Input for this task
╭──
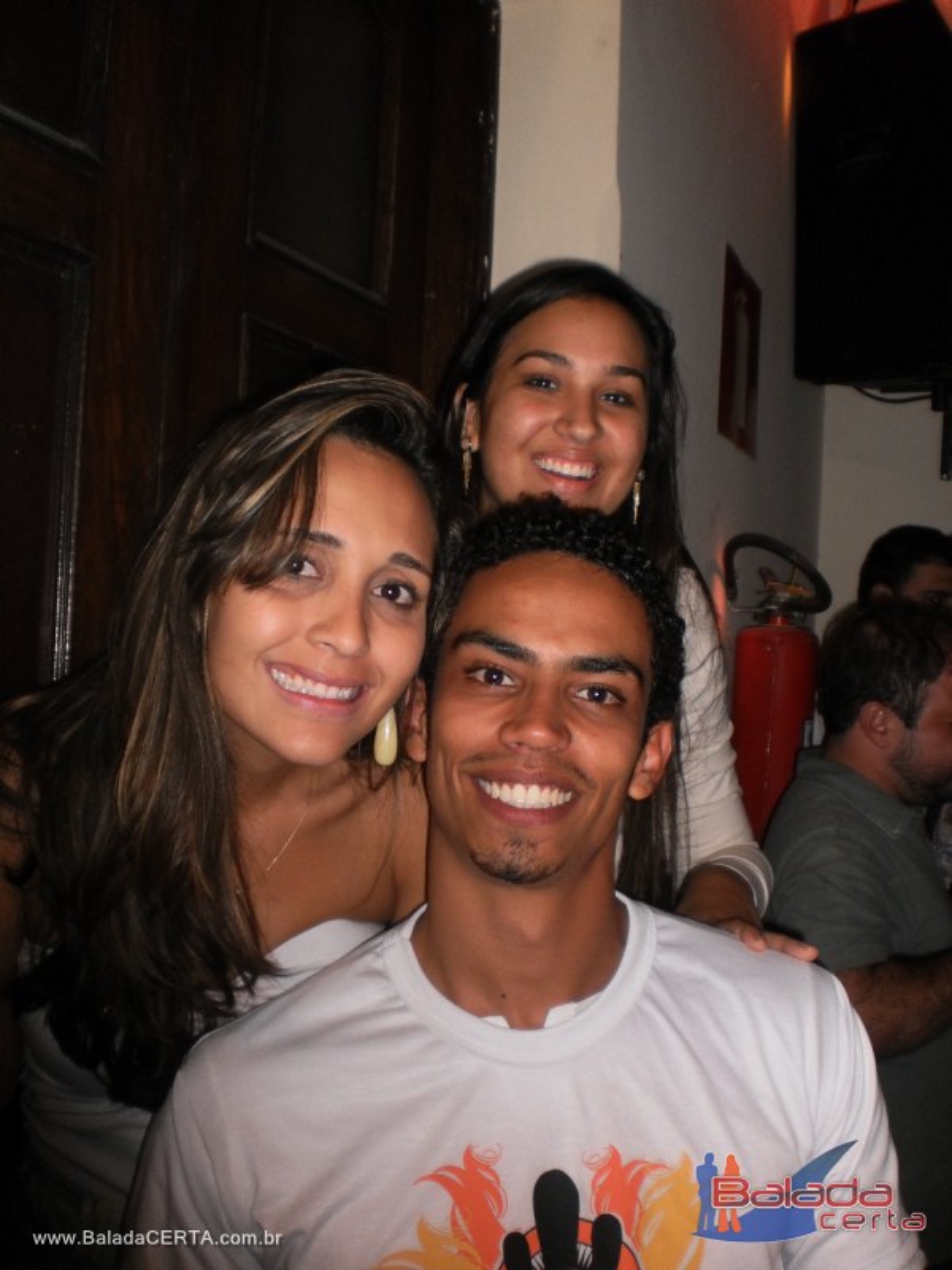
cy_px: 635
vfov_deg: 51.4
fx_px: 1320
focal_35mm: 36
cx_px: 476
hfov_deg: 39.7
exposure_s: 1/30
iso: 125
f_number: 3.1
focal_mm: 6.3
╰──
╭──
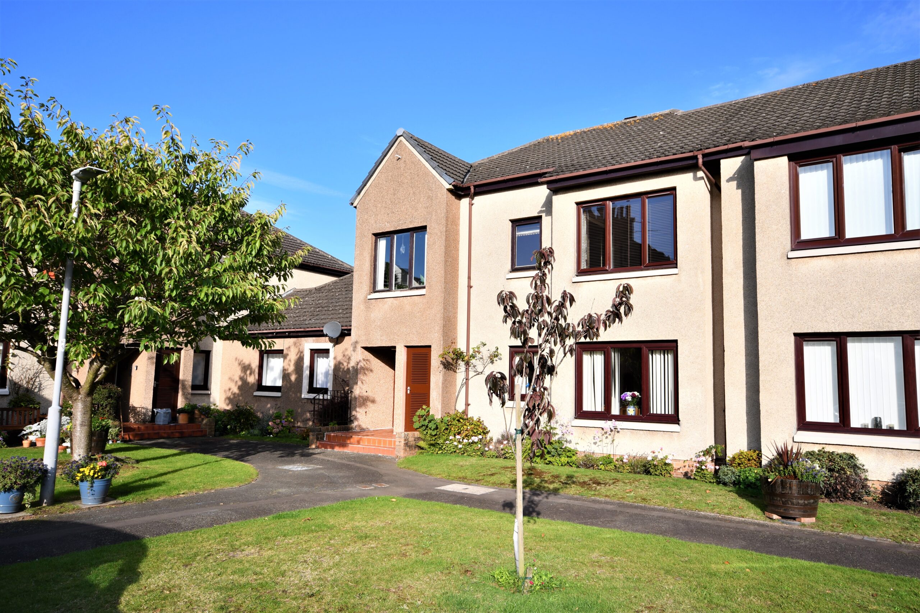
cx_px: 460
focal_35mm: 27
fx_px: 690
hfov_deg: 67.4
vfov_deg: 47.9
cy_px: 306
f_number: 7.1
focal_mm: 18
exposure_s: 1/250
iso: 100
╰──
What you have to do
In the listing above, locate the line containing "fx_px: 1320" and the line containing "focal_mm: 6.3". Extract those two lines and every line between them, exactly as written, and only those.

Solution below
fx_px: 1320
focal_35mm: 36
cx_px: 476
hfov_deg: 39.7
exposure_s: 1/30
iso: 125
f_number: 3.1
focal_mm: 6.3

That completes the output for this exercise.